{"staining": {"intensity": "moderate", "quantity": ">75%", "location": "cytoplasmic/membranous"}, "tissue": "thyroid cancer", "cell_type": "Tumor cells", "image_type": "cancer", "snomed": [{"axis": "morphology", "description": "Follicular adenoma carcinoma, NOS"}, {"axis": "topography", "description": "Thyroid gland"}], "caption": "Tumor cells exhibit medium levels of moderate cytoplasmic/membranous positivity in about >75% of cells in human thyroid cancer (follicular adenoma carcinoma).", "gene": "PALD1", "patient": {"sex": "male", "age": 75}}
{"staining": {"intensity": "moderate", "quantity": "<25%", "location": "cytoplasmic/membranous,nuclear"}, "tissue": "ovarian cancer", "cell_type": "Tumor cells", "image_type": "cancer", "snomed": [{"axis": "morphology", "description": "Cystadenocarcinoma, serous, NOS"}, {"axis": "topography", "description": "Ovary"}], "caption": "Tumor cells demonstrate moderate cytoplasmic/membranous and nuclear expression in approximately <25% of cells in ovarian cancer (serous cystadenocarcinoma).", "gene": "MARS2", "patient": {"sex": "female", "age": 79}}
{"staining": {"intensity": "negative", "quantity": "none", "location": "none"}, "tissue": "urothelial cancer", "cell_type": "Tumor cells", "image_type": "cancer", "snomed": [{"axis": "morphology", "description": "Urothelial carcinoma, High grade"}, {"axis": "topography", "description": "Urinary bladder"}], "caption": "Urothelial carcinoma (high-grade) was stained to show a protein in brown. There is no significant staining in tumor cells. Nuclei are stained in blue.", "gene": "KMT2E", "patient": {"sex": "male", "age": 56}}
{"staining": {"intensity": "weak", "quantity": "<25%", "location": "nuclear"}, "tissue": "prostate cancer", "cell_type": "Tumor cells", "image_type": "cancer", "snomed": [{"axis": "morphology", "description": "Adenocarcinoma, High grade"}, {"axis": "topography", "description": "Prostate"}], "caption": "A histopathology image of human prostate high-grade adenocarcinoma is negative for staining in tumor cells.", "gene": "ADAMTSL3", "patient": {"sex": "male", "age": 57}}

## WHAT YOU ARE ASKED TO DO
Output the whole listing exactly as given.

## TASK OUTPUT
{"staining": {"intensity": "moderate", "quantity": ">75%", "location": "cytoplasmic/membranous"}, "tissue": "thyroid cancer", "cell_type": "Tumor cells", "image_type": "cancer", "snomed": [{"axis": "morphology", "description": "Follicular adenoma carcinoma, NOS"}, {"axis": "topography", "description": "Thyroid gland"}], "caption": "Tumor cells exhibit medium levels of moderate cytoplasmic/membranous positivity in about >75% of cells in human thyroid cancer (follicular adenoma carcinoma).", "gene": "PALD1", "patient": {"sex": "male", "age": 75}}
{"staining": {"intensity": "moderate", "quantity": "<25%", "location": "cytoplasmic/membranous,nuclear"}, "tissue": "ovarian cancer", "cell_type": "Tumor cells", "image_type": "cancer", "snomed": [{"axis": "morphology", "description": "Cystadenocarcinoma, serous, NOS"}, {"axis": "topography", "description": "Ovary"}], "caption": "Tumor cells demonstrate moderate cytoplasmic/membranous and nuclear expression in approximately <25% of cells in ovarian cancer (serous cystadenocarcinoma).", "gene": "MARS2", "patient": {"sex": "female", "age": 79}}
{"staining": {"intensity": "negative", "quantity": "none", "location": "none"}, "tissue": "urothelial cancer", "cell_type": "Tumor cells", "image_type": "cancer", "snomed": [{"axis": "morphology", "description": "Urothelial carcinoma, High grade"}, {"axis": "topography", "description": "Urinary bladder"}], "caption": "Urothelial carcinoma (high-grade) was stained to show a protein in brown. There is no significant staining in tumor cells. Nuclei are stained in blue.", "gene": "KMT2E", "patient": {"sex": "male", "age": 56}}
{"staining": {"intensity": "weak", "quantity": "<25%", "location": "nuclear"}, "tissue": "prostate cancer", "cell_type": "Tumor cells", "image_type": "cancer", "snomed": [{"axis": "morphology", "description": "Adenocarcinoma, High grade"}, {"axis": "topography", "description": "Prostate"}], "caption": "A histopathology image of human prostate high-grade adenocarcinoma is negative for staining in tumor cells.", "gene": "ADAMTSL3", "patient": {"sex": "male", "age": 57}}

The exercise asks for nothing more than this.